JACKSONVILLE, Fla. — Action News Jax has been following the possible sale of public utility JEA since 2012 when City Councilman Matt Schellenberg made the proposal to former Mayor Alvin Brown. Here's what's happened since then:
Jacksonville City Council members said they were "blindsided" by internal letters sent to JEA directors, offering them incentives to stay on if the utility is sold.
Some JEA employees told Action News Jax they're working in a "hostile" environment as people worry that the utility might be sold.
A local business expert told Action News Jax all signs point to the sale of JEA.
A draft study released in the same month stated, "Current market conditions can be expected to provide for a greater net value of JEA to the city than at any time in the past."
Mayor Lenny Curry called for a special Jacksonville City Council meeting to talk about the possible sale of JEA. Then-City Council President Anna Brosche said of the sale, "I'm not going to be a part of rushing it."
Jacksonville City Councilman Garrett Dennis said the mayor was for the sale of JEA.
"It is definitely the mayor's agenda, and I think as the process unveils itself, it'll be apparent that the mayor is behind a sale for JEA," Dennis said.
Curry denied being behind the sale of JEA in an interview with reporter Danielle Avitable.
"I don't have enough information to have an opinion on it," Curry said at that time. "I think it's wise to know the value of assets that taxpayers have and JEA happens to be a large one."
The Jacksonville City Council was formally told how the process to sell JEA would work.
A memo the Office of General Counsel sent to Curry, his cabinet, the City Council and the JEA board states any sale of more than 10 percent of JEA would require the council approval.
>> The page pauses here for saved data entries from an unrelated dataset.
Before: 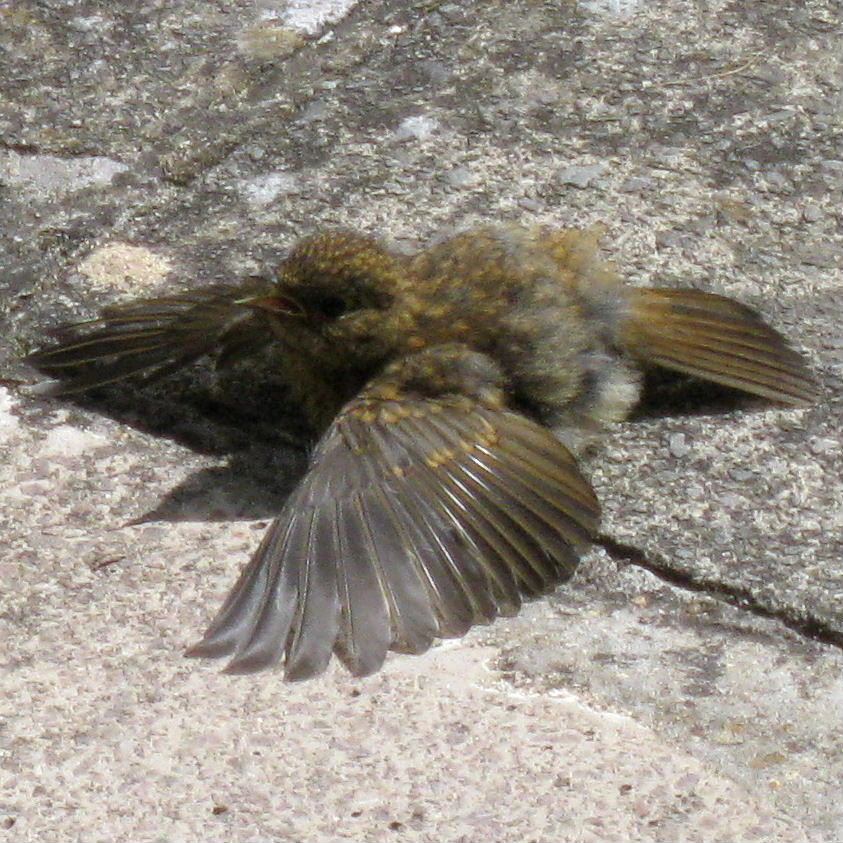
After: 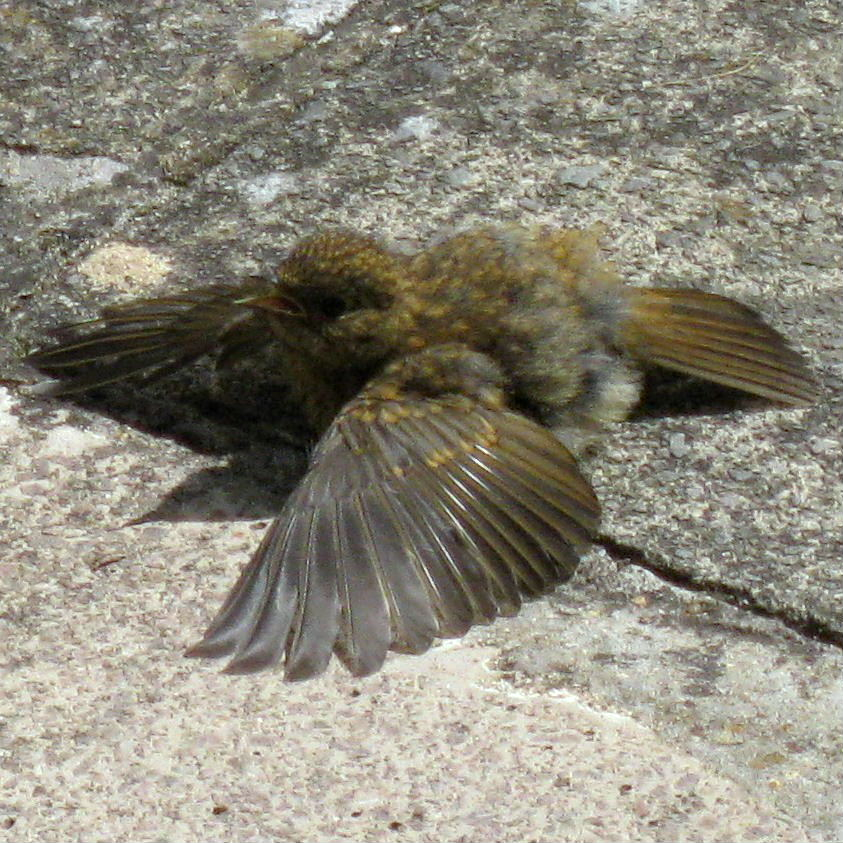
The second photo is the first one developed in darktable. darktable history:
exposure: compensate exposure bias true, compensate highlight preservation false
color correction: highlights a* -2.68, highlights b* 2.57
haze removal: compatibility mode true, adaptive false
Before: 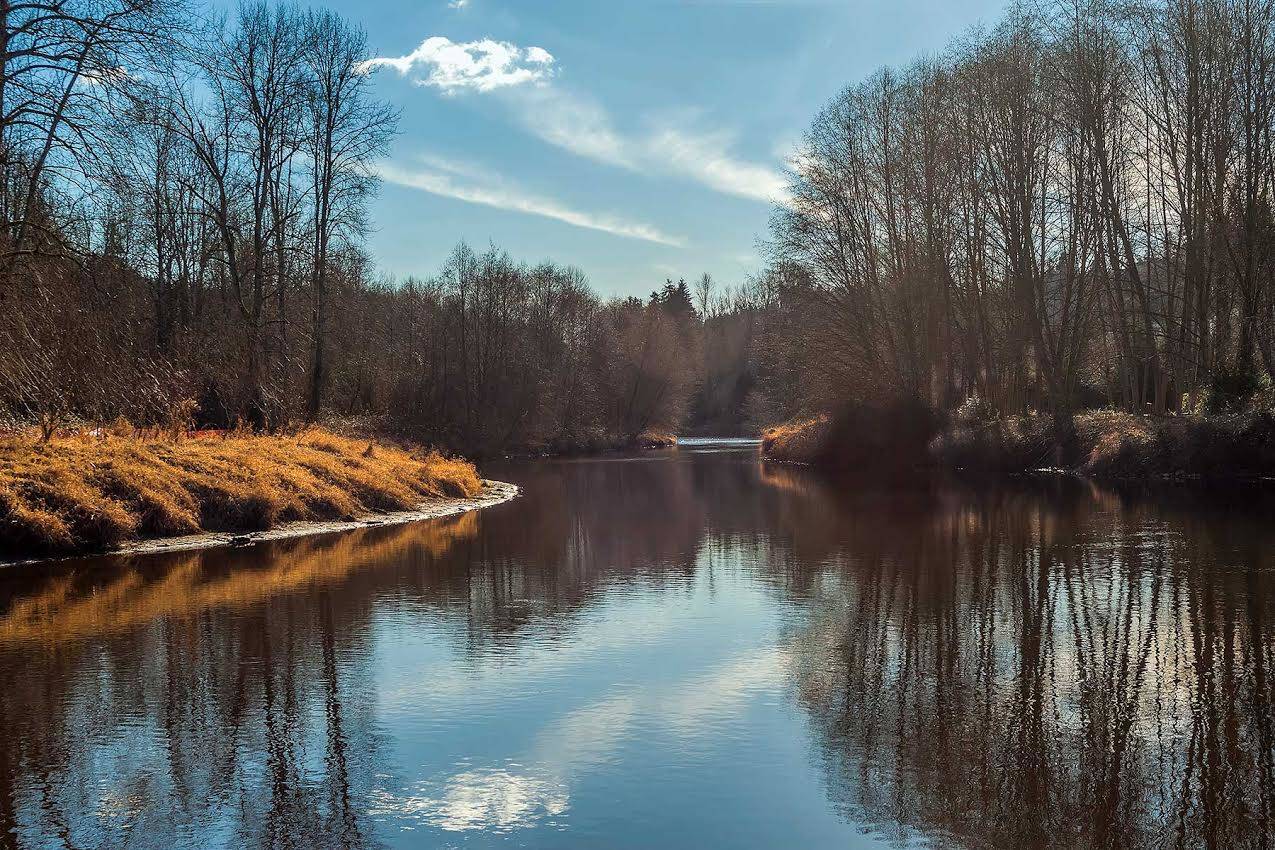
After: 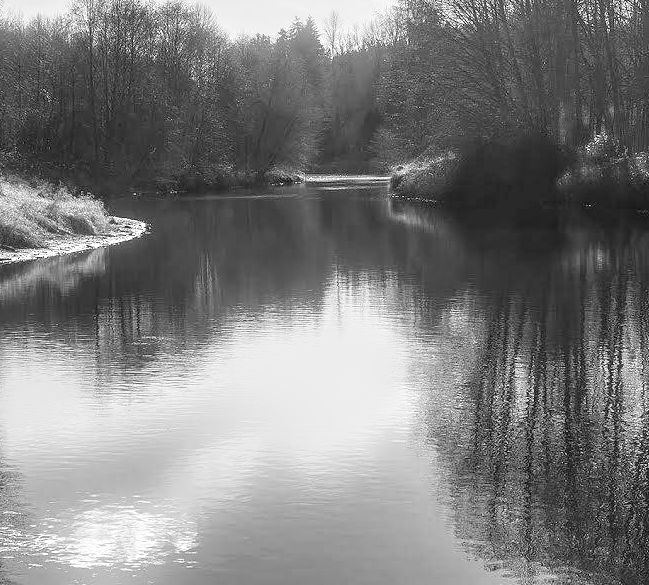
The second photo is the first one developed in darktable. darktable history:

Action News Jax learned of scheduled meetings between Curry's cabinet and JEA leaders ahead of a possible sale. The city of Jacksonville would not tell us what was discussed, or even if the meetings ever happened.
At a special City Council committee meeting, then-City Councilman John Crescimbeni put two ordinances on the table for the full council to consider. This could have led to the possible sale of JEA appearing on the November ballot.
Concerns were also raised about how a potential sale of JEA could affect St. Johns County customers' water and sewer operations. According to the contract between St. Johns County and JEA from 1999, the county has the right of first refusal if JEA is sold.
Then-JEA CEO Paul McElroy was ordered to testify under oath before the special committee on the potential sale of JEA.
The council auditor released its report, noting the city would take in between $1.7 and $5.2 billion if it sold JEA.
McElroy said as he was questioned by a special City Council committee that the utility's revenue is in decline, and he projected sales are projected to be flat for the next five years.
McElroy announced April 6 that he would be stepping down from day-to-day operations, just a week after he took questions from the City Council on the potential sale.
Neighbors took to social media after a Jacksonville city worker removed signs opposing the sale of JEA from their yards. A city spokesperson told Action News Jax the signs were placed in the right-of-way and were not in compliance with city codes.
Jacksonville Jaguars owner Shad Khan said selling JEA would be "a terrible idea."
The bombshell comment came after the team's State of the Franchise presentation.
"I think it's a terrible idea, OK? JEA should stay the way it is," Khan said. "I've seen this all over the country, when you have something, really a public entity getting privatized -- doesn't work well with the residents."
JEA's interim CEO and Managing Director Aaron Zahn transitioned to the permanent post.
JEA's board scored Zahn highest among three finalists, who were interviewed publicly by the board. The vote by the board was unanimous.
For months, JEA has been working with experts and consultants on strategic planning for the future. The picture that's been painted is grim, not only for the utility, but the industry more broadly.
JEA says changing energy policy, resulting energy efficiency and declining sales and emerging technologies are just a few of the things that have fundamentally changed how consumers are using water and electric services, and how JEA provides them. The senior leadership team and board have been publicly discussing what to do in the face of those challenges.
The JEA board voted to move forward with putting together a plan for a scenario that would mean hundreds of layoffs, scrapping a new downtown headquarters, reducing capital investments, and more in the next decade. This vote does not mean these changes are guaranteed to take place, but Zahn and his team will finalize a plan for what the short- and long-term implementation would involve, to present to the board next month.
If JEA continues to operate in the status quo, it would mean electric rates would have to climb 52% by 2030, with water rates up 16% in the same time frame.
Action News Jax told you a group of City Council members moved to hire an attorney to help challenge the privatization of JEA.
"It is totally not reasonable nor do I think any of my colleagues on the council are comfortable with something going off of this magnitude, and us not having a voice for six to eight months. I don't think anybody got elected to be silenced for that length of time," City Councilmember Brenda Priestly Jackson said.
The utility began accepting bids for a possible sale on Monday, Oct. 7.
Sixteen submissions for the potential sale of JEA were opened — one by one at JEA headquarters on Monday afternoon.
But none of their names were revealed.